The US Department of Energy's Oak Ridge National Laboratory (ORNL) in Tennessee last week signed a 'mentor–protégé agreement' with Jackson State University (JSU) in Mississippi. As part of the three-year commitment, ORNL will serve as mentor to the entire school, and collaborations will be forged across research sectors common to the pair. ORNL will be able to award non-competitive subcontracts, or form collaborations to submit funding proposals to other agencies.

ORNL, which made a similar agreement with Morehouse College in Georgia last year, is the first national science laboratory to forge collaborative agreements with historically black institutes.

“If we can help our subcontractors find synergies with our researchers, better understand our contracting mechanisms and learn to draft solid proposals, they'll be better partners,” says Will Minter, director of ORNL's small-business programmes.

Although the JSU agreement is new, the two institutions already have collaborations in computational chemistry, homeland security, biological sciences and nanomaterials. JSU computational chemist Jerzy Leszczynski has worked with ORNL researchers on carbon nanostructures. His project is one of several that should grow with larger funds from ORNL in the future. “We're not expecting Oak Ridge to give us a $10-million cheque. We want the opportunity to grow our strong programmes,” says Rita Presley, JSU's associate vice-president for research and sponsored programmes. Presley hopes a strong relationship with ORNL will help JSU secure more mainstream funding, not necessarily money set aside for historically black institutes.
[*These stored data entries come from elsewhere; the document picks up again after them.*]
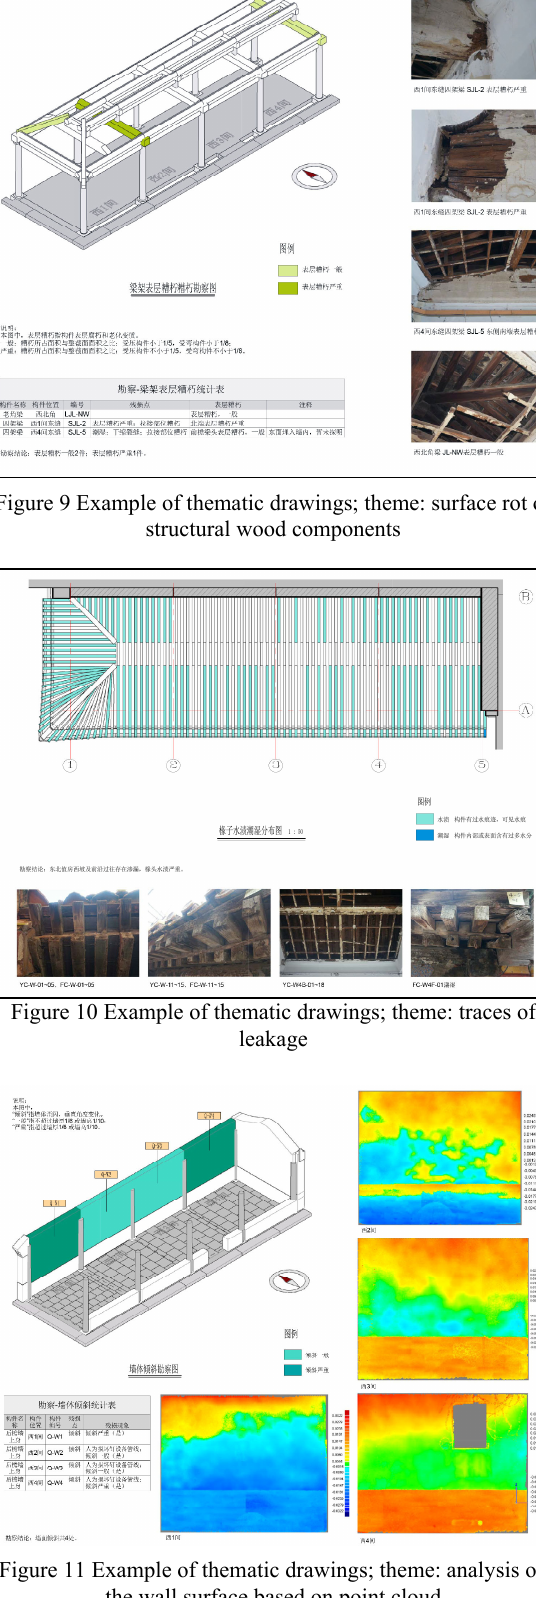
Figure 11 Example of thematic drawings; theme: analysis on the wall surface based on point cloud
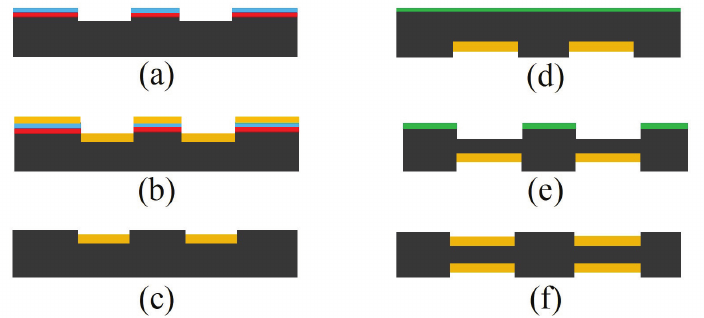
Figure 8. Schematic view of a QCM sensor fabrication steps ( a ) AT-cut quartz crystal of thickness of approximately 168–330 µ m is polished, followed by deposition of chromium layer, photolithography and wet etched steps, ( b ) Au layer of thickness of approximately 100–200 nm is deposited by electron beam evaporation, ( c ) gold electrodes are formed by lift-off process, ( d ) nickel layer is deposited using sputtering technique, ( e ) nickel layer is patterned and DRIE is carried out to transfer the pattern to the quartz, ( f ) electrodes are deposited using electron beam evaporation method followed by the lift-off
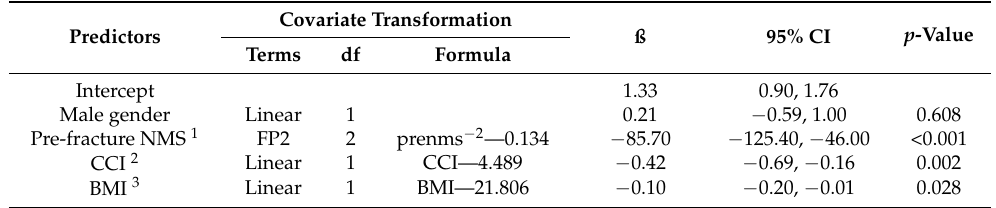
Table 2. Multivariable fractional polynomial logistic regression model for predicting 1-year postoper- ative ambulatory status using patient’s baseline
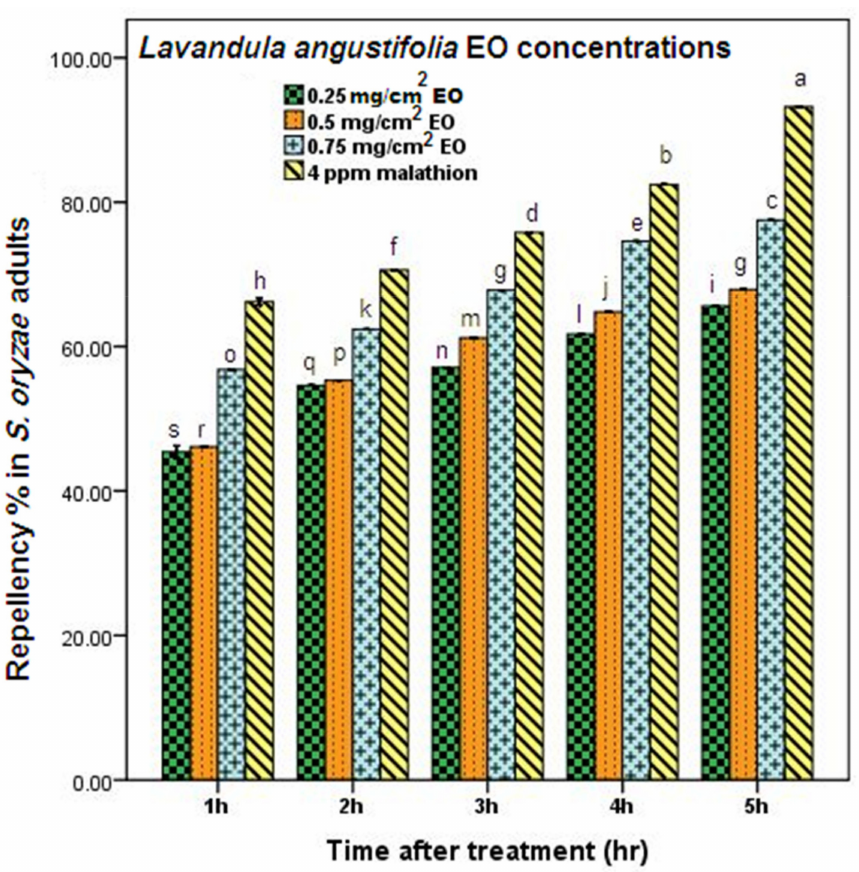
Figure 6. Impact of different concentrations (0.25, 0.5, and 0.75 mg/cm 2 ) from L. angustifolia EOs and on repellent % of S. oryzae adults at 1, 2, 3, 4, and 5 h exposure times (mean ± SD) compared with standard chemical pesticide (4 ppm malathion). Different letters indicate significant differences between different treatments at p < 0.05; LSD = 0.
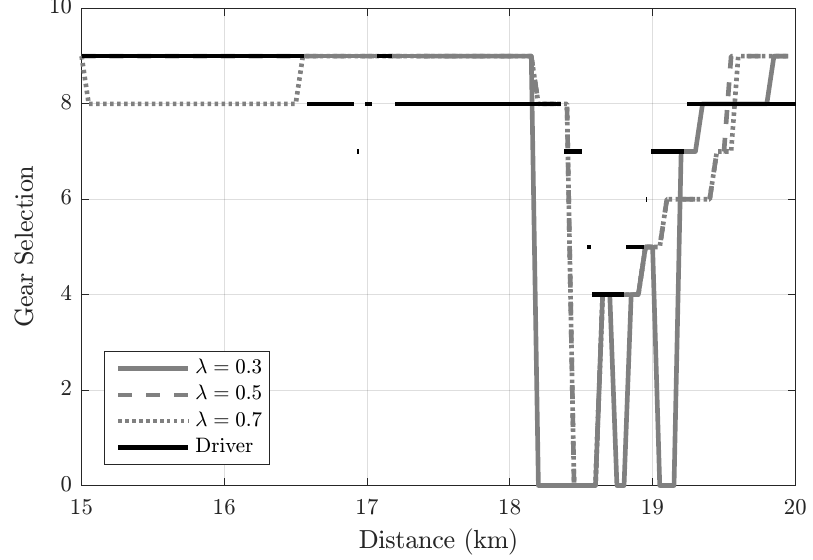
Figure 10. Gear profiles of the optimization algorithm and driver selection where zero corresponds to neutral, and the discontinuity in the driver gear selection is due to gear shift operations where no gear is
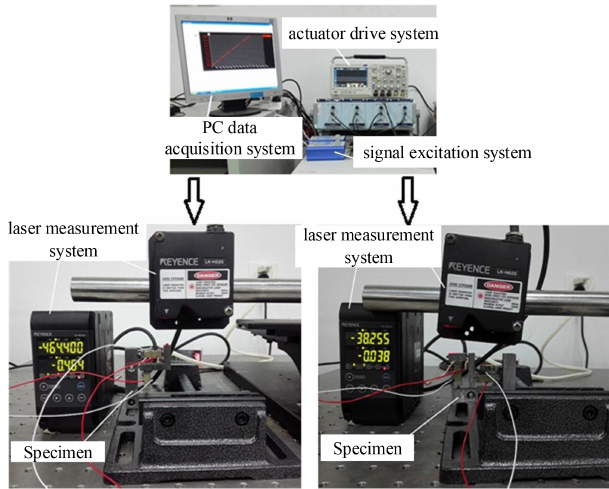
Figure 13. Diagram of experimental measurement system.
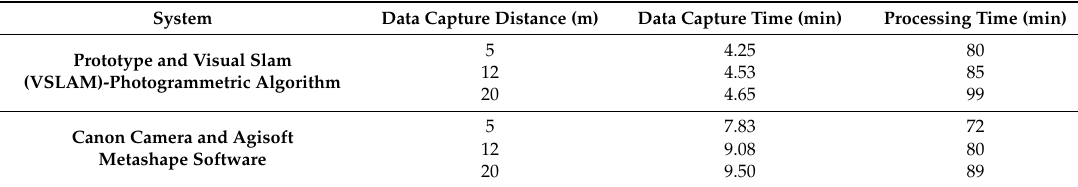
Table 4. Comparison between the proposed approach and the camera with Agisoft Metashape software in regards to the time spent in the field for data capture and processing time using the same laptop (Intel core i7 7700 HQ CPU processor, 16Gb RAM, Operative System Windows 10 Home). Distance values are measured from the camera to the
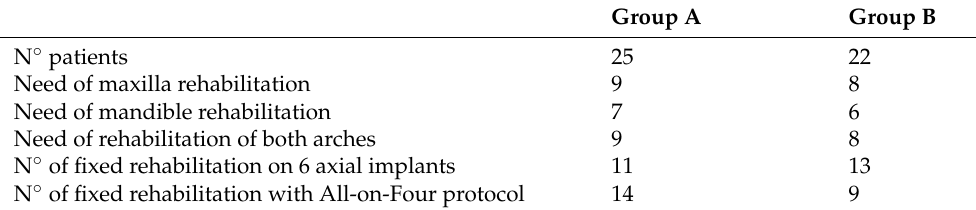
Table 1. Number of patients in each group classified according to the need for rehabilitation of the maxilla, mandible or both jaws and according to the type of rehabilitation performed (on six axial implants or on four in the All-on-Four protocol).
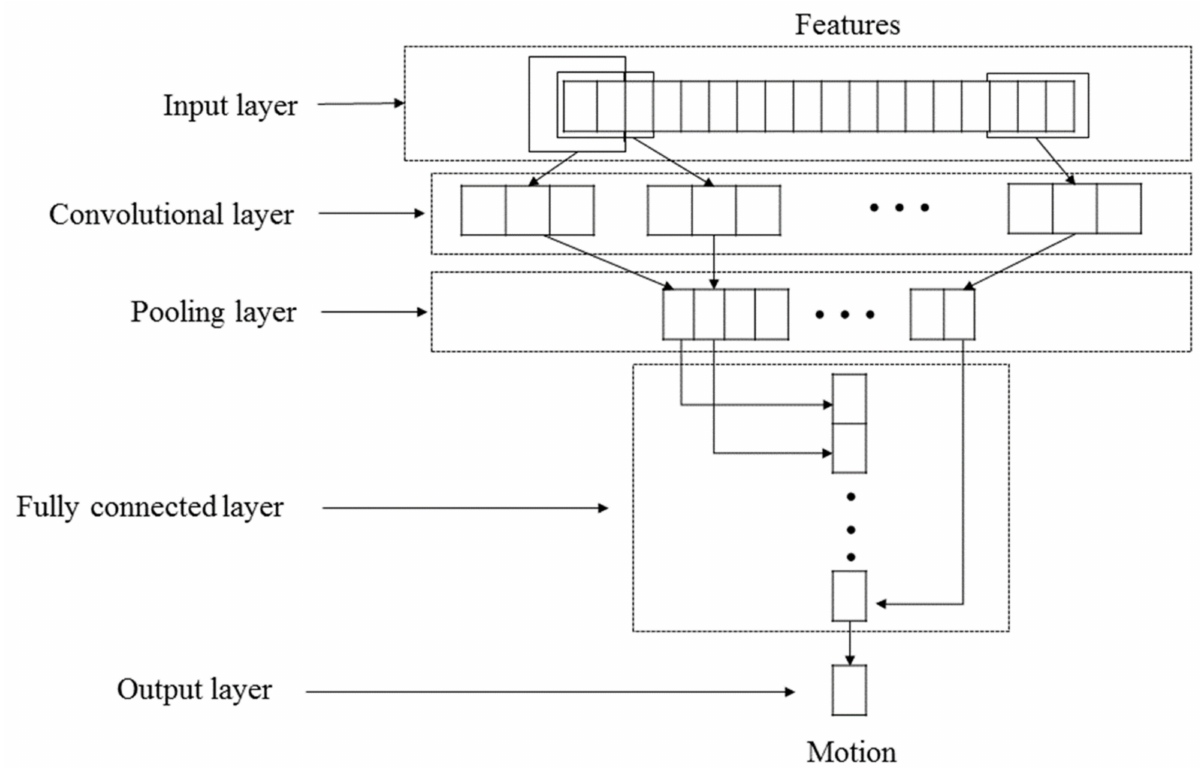
Figure 5. The basic architecture diagram of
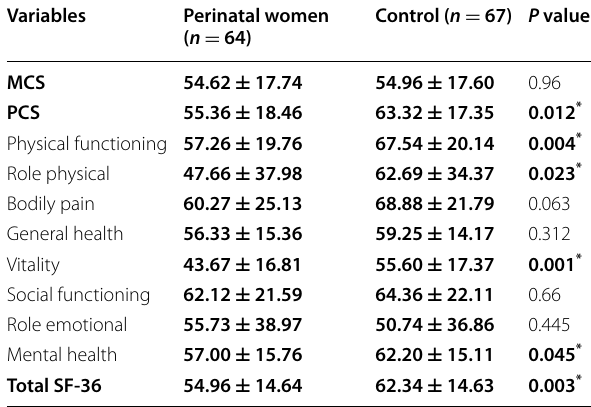
Table 4 Quality of life among different studied groups according to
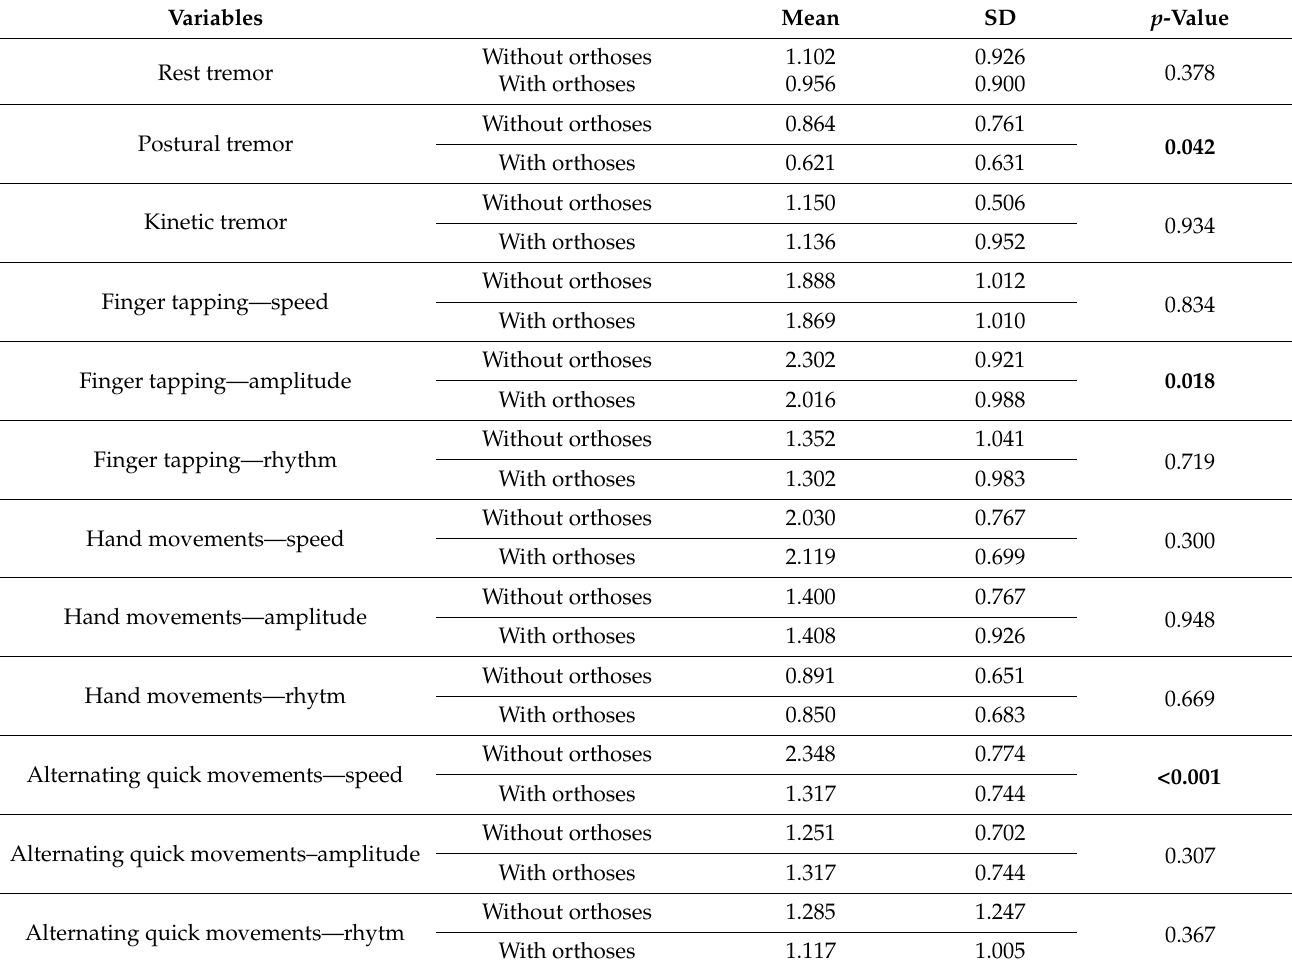
Table 3. Kinessia OFF state, with and without orthoses—baseline assessment ( n =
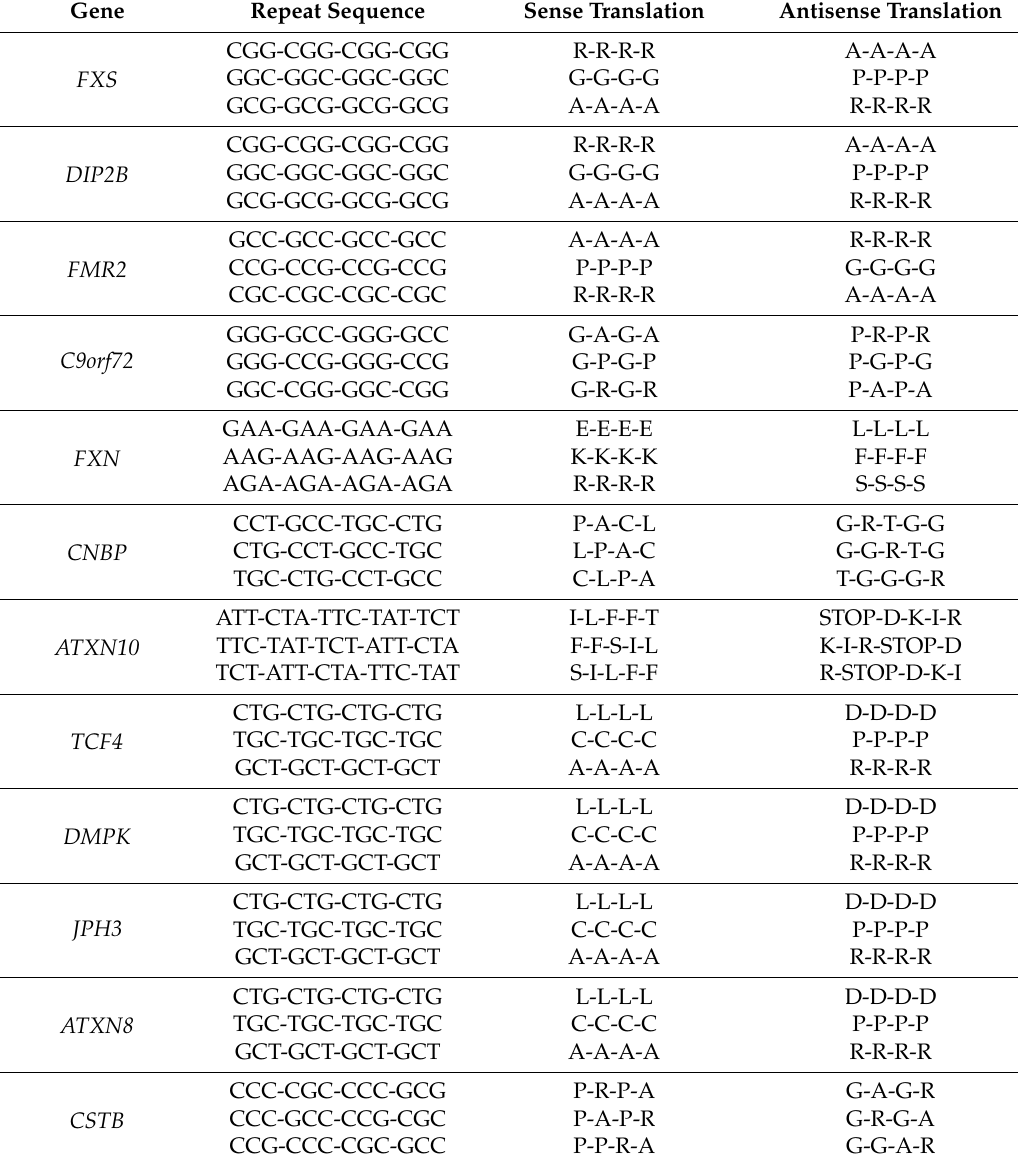
Table 2. Potential translation products of non-coding repeat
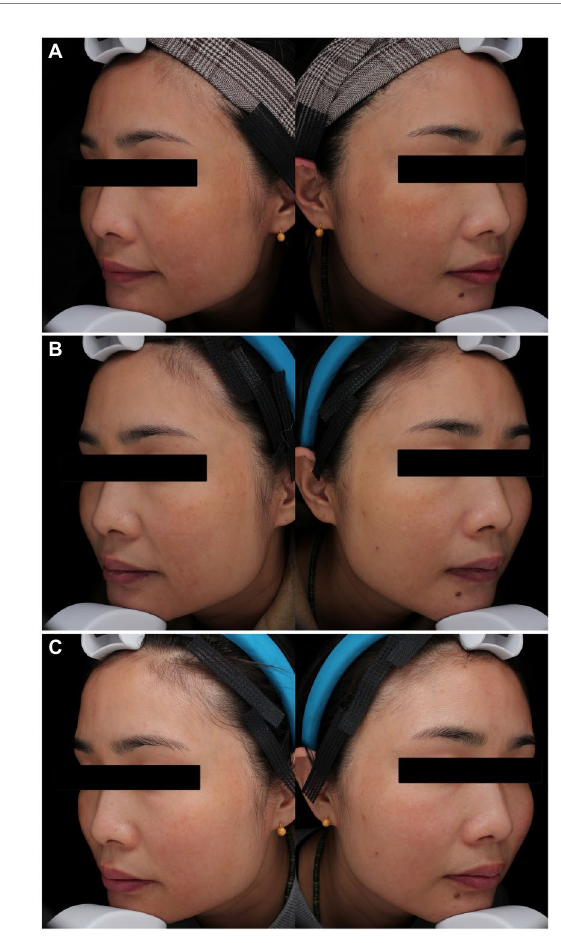
FIGURE 4 Melasma in a 41-year-old woman with Fitzpatrick skin type IV in the PSNYL (1,064 nm) group. (A) At baseline, MASI score = 18.6; (B) one month after three laser treatments (week 12), MASI score = 13.1; (C) four months after three laser treatments (week 24), MASI score = 11.7. PSNYL, picosecond Nd:YAG laser.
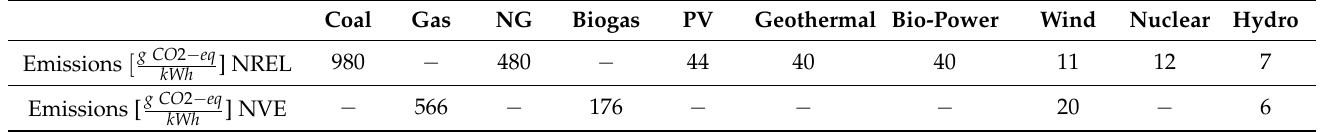
Table 1. GHG emissions from electricity production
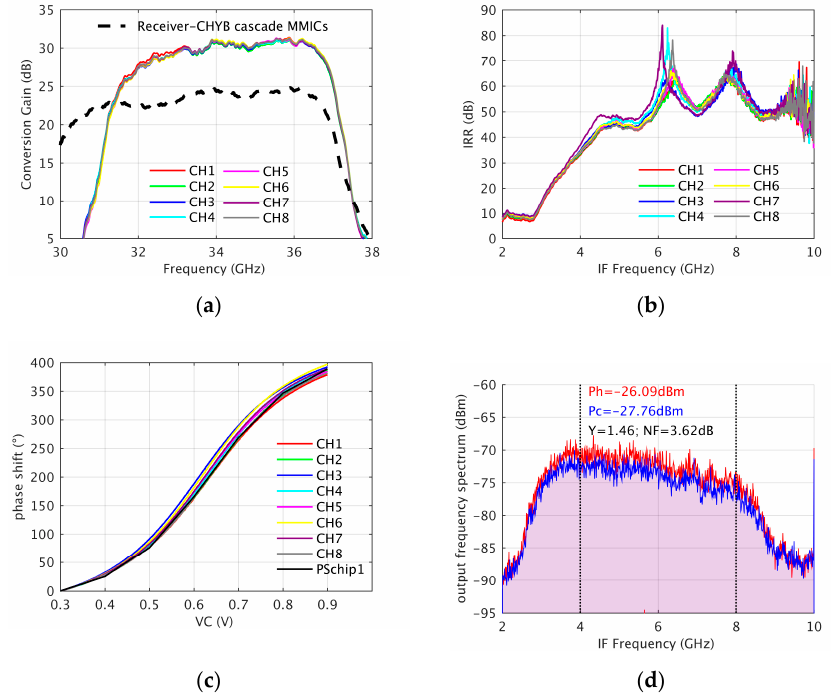
Figure 24. ( a ) Frequency conversion gain measurement results. ( b ) Image rejection ratio measurement results. ( c ) Phase shift range measurement results. ( d ) Noise figure measurement results.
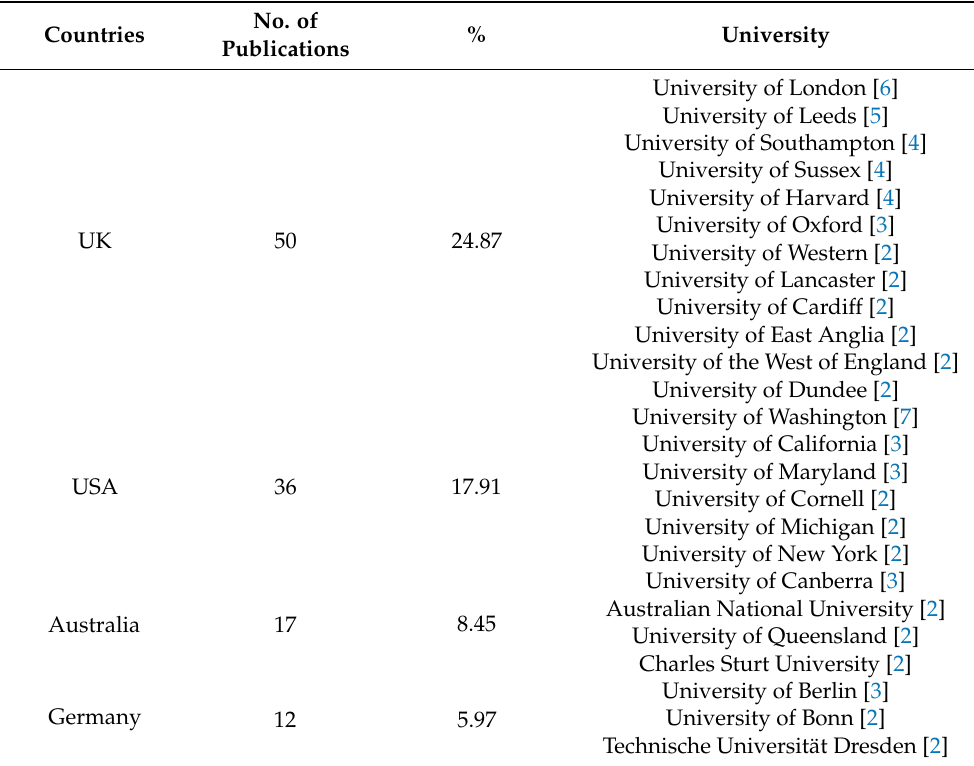
Table 3. Publications by country and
Morehouse College administrators say that access to ORNL equipment, such as its supercomputing capabilities, will soon help them to do research with a national scope. Noting that ORNL's biofuels research is looking at cellulose conversion, James Brown, director of Morehouse's Office of Research Careers, contacted Duane Jackson, who studies termites — efficient cellulose converters. Jackson is now working with a Morehouse chemist and botanist to identify useful termite gut enzymes, which will feed into ORNL's biofuels work.

ORNL continues to seek partners eager to forge research partnerships. Minter says that other national labs seem interested in tracking the progress of ORNL's collaborations. “This programme is an experiment, but that's what labs do,” he says.